Recognizing that we grow when we serve others, Academe students nurture their capacities for love, empathy, and meaningful work through the Service Learning program. This year, Academe students participated in the “Hope Education Project” program (founded by Dr. Heval Kelli and directed by Zeena Lattouf), fostering connections between our community and Syrian refugee families. Every Sunday, we went with about twelve students to Clarkston to play with the children and to work with them on their homework. The students’ commitment was inspiring, and the experience was enriching and eye-opening for all of us. We look forward to continuing our participation in the program next year.

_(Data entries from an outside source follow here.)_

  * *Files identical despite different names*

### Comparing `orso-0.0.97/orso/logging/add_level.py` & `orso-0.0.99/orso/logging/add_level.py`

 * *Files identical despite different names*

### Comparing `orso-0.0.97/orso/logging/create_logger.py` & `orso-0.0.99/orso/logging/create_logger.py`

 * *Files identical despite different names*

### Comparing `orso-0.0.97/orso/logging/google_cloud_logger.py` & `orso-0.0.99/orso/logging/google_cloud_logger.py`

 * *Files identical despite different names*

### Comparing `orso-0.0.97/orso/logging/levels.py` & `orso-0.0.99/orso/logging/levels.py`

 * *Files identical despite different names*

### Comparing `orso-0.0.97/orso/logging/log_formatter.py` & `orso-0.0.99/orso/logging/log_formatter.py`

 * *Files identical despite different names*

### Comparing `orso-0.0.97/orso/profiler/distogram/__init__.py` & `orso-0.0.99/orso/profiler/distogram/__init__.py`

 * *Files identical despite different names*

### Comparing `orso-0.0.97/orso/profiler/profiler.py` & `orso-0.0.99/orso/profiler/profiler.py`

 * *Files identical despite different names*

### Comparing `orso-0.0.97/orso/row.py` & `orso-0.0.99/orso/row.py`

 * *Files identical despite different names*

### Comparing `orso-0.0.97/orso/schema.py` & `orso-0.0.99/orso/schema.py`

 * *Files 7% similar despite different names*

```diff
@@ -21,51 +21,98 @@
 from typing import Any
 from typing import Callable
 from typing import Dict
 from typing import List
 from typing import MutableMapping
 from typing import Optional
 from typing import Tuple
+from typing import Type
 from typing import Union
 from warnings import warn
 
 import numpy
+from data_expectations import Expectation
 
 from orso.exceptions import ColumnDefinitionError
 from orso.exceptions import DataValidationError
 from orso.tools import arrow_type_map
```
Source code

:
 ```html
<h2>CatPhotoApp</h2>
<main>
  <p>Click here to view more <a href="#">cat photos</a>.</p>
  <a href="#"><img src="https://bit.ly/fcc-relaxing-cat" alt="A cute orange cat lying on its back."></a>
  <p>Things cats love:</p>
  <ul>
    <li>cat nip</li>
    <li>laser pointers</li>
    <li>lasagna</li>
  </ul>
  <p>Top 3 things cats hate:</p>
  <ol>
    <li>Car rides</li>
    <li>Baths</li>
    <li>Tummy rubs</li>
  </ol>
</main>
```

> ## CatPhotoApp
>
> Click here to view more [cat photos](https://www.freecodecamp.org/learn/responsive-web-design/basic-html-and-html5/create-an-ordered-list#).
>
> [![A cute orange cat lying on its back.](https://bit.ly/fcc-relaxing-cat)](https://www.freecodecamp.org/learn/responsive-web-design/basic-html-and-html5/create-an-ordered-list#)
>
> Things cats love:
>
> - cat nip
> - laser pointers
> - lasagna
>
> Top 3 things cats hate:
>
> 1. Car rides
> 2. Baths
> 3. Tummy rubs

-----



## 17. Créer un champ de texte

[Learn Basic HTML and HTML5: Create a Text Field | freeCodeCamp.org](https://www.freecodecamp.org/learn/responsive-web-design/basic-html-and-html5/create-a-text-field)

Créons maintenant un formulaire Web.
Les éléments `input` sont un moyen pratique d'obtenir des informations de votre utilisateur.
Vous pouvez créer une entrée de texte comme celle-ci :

Students with a passion for science and an interest in medicine participated enthusiastically this year in the Young Physicians Initiative. Dr. Heval Mohammed Kelli, Cardiac Fellow at Emory University’s School of Medicine, leads the YPI, piloted at Academe and now in its second year on our campus. In monthly meetings with healthcare professionals, students learn about medical school admissions, as well as disease, diagnosis, medical research, and public health.

Kudos to our green club members who are so invested in their work! While maintaining our green school certification, we have embarked upon a student-driven zero-waste initiative. We look to the entire school community to help us bring this critical endeavor to fruition in the coming year. Our certified butterfly garden is attracting pollinators; the vegetable garden is flourishing; and new bee hives are happy in a new location next to the science building.

Our international exchange program continues to attract enthusiastic participation. Returning students describe their three-month foreign exchange experiences as “transformative,” “life-changing,” and “pivotal.” We are very pleased to have added Japan to the roll of our foreign exchange destinations! Two students have already elected to participate in exchanges with Japanese partners.

This year, too, we launched the entrepreneurship program. Next year, with their detailed business plan in hand, students in the program will run their own campus-based business.

Academe students’ participation in the Global Nomads program continues to grow: this year, we were assigned two partner schools—one in Jordan and one in Tunisia. The program connects students and communities that would not otherwise have any contact with one another. Through video-conferencing and an online platform, the program seeks to diminish misconceptions about other cultures and to foster peace through understanding. Academe’s Nomads chose to address homelessness in our community: they packed sack lunches—each including an inspirational note—and delivered them to a women’s shelter in Decatur.

In February, we presented our Middle East Conference—Awakening Hearts and Minds: Critical Perspectives on Israel/Palestine and Syria. It was our first conference of such scope and stature, and it was a huge success. Attendance exceeded expectations (we were delighted to welcome engaged students from Georgia Tech, Emory University, and Morehouse College), and even weeks after the conference people were still talking about it! Our sincere thanks to Dr. Ilise Cohen for planning and leading the conference, which featured presentations, workshops, and discussion panels with top-tier speakers, on topics such as islamophobia and antisemitism. Noura Erakat, a human rights attorney and assistant professor at George Mason University, was keynote speaker at the conference, which was informative and thought-provoking.

Our new website debuted this year, garnering significant increases in online traffic, while our energetic marketing team continued to promote the school on social media. By fall, we had 2000 followers on Facebook, and we expect to reach 2500 very soon. The marketing team’s public relations and outreach brought us many new media connections this year. We are a progressive high school and this comes across!

This year also saw us through a purposive strategic planning process, and I am gratified to report that the board, the administration, and the faculty have much confidence in Academe’s future. I am grateful to them for their support, and to you, too, for your part in our success!